= James Christopher Scholes =

English antiquary

James Christopher Scholes (27 March 1852 – 18 June 1890) was an English antiquary.

==Life==
The son of James Scholes, a printer and bookbinder, James Christopher Scholes was born at Bolton, Lancashire, and educated at the Holy Trinity School there.

Scholes trained as a printer then worked a reporter on a local newspaper, and later became a draper. He served as a member of the Bolton Board of Guardians of the Poor, and as a member of the Bolton School Board.

In 1877, Scholes married Ann Frost, who became his business manager. Scholes then devoted his time to his antiquarian and genealogical pursuits.
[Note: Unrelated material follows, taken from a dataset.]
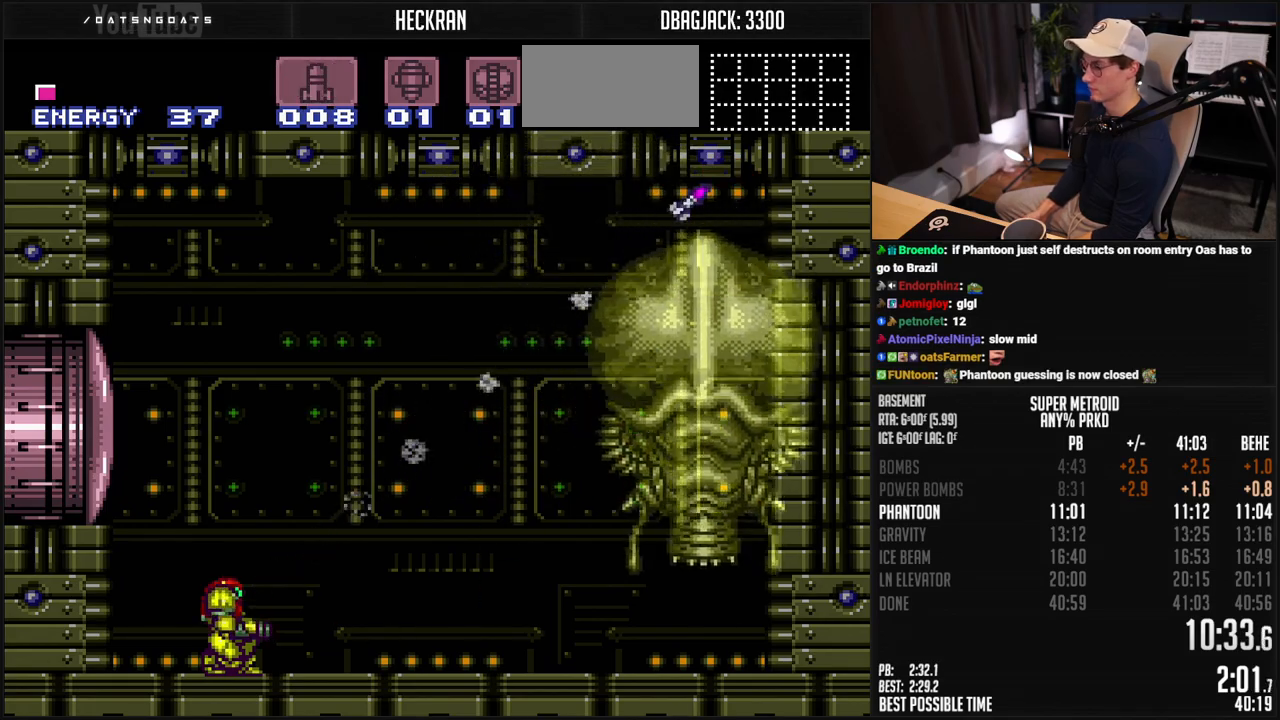
{"buttons": ["X"], "events": [[50, "X", "down"], [100, "X", "up"], [150, "X", "down"], [217, "X", "up"], [250, "DPAD_RIGHT", "down"], [267, "X", "down"], [317, "X", "up"], [384, "X", "down"], [451, "X", "up"], [484, "X", "down"], [501, "DPAD_RIGHT", "up"]]}
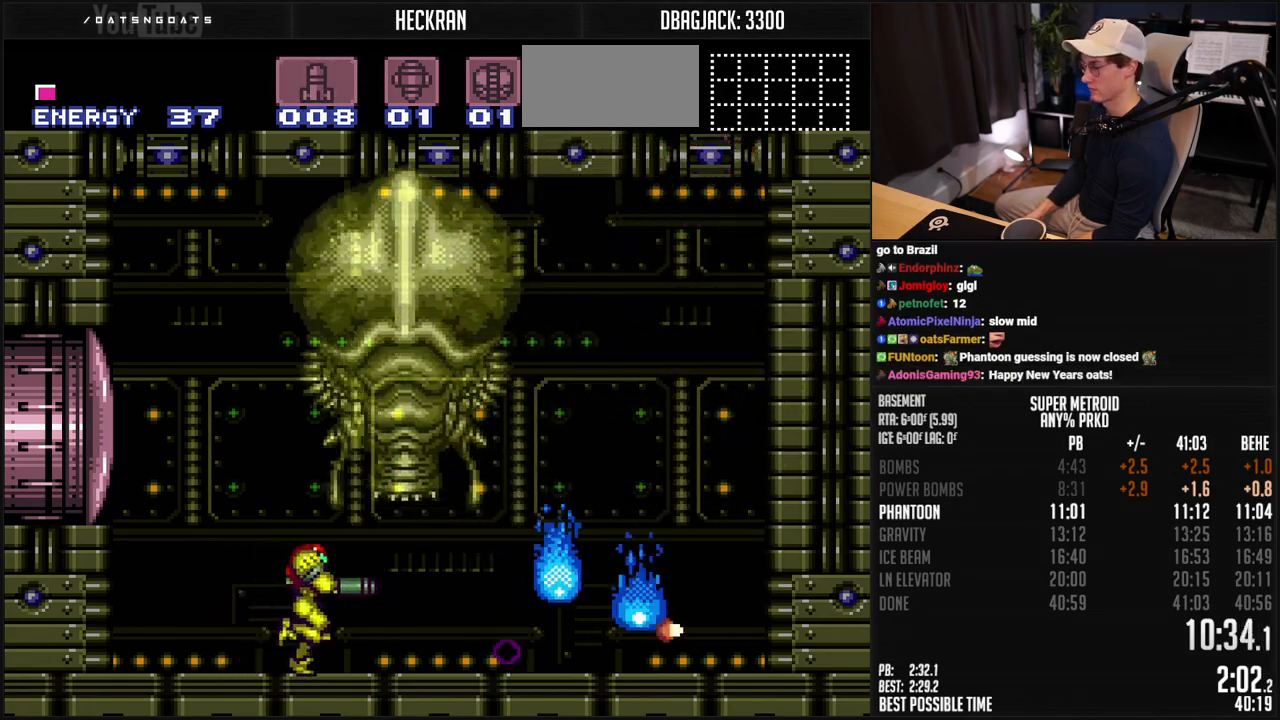
{"buttons": ["X"], "events": [[67, "X", "up"], [100, "DPAD_RIGHT", "down"], [100, "X", "down"], [150, "X", "up"], [200, "DPAD_RIGHT", "up"], [200, "X", "down"], [250, "DPAD_RIGHT", "down"], [250, "X", "up"], [334, "DPAD_RIGHT", "up"], [334, "X", "down"], [384, "X", "up"], [418, "DPAD_RIGHT", "down"], [434, "X", "down"], [484, "DPAD_RIGHT", "up"]]}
Scholes died on 18 June 1890 and was buried in Tonge Cemetery in Bolton.

==Works==
Scholes's main publications were:

- Bolton Bibliography and Jottings of Book Lore, with Notes on Local Authors and Printers, 1886; and
- History of Bolton, completed by W. Pimblett, and issued in 1892.

Other writings included:

- Notes on Turton Tower and its successive Owners, 1880; with Supplementary Notes, 1881.
- Documentary Notes relating to Turton, 1882.
- Genealogy of the Knowles Family, 1886.

Scholes made transcripts of the Bolton parish registers from 1587 to 1860, which were printed to 1712 in the Bolton Weekly Journal, 1887–90.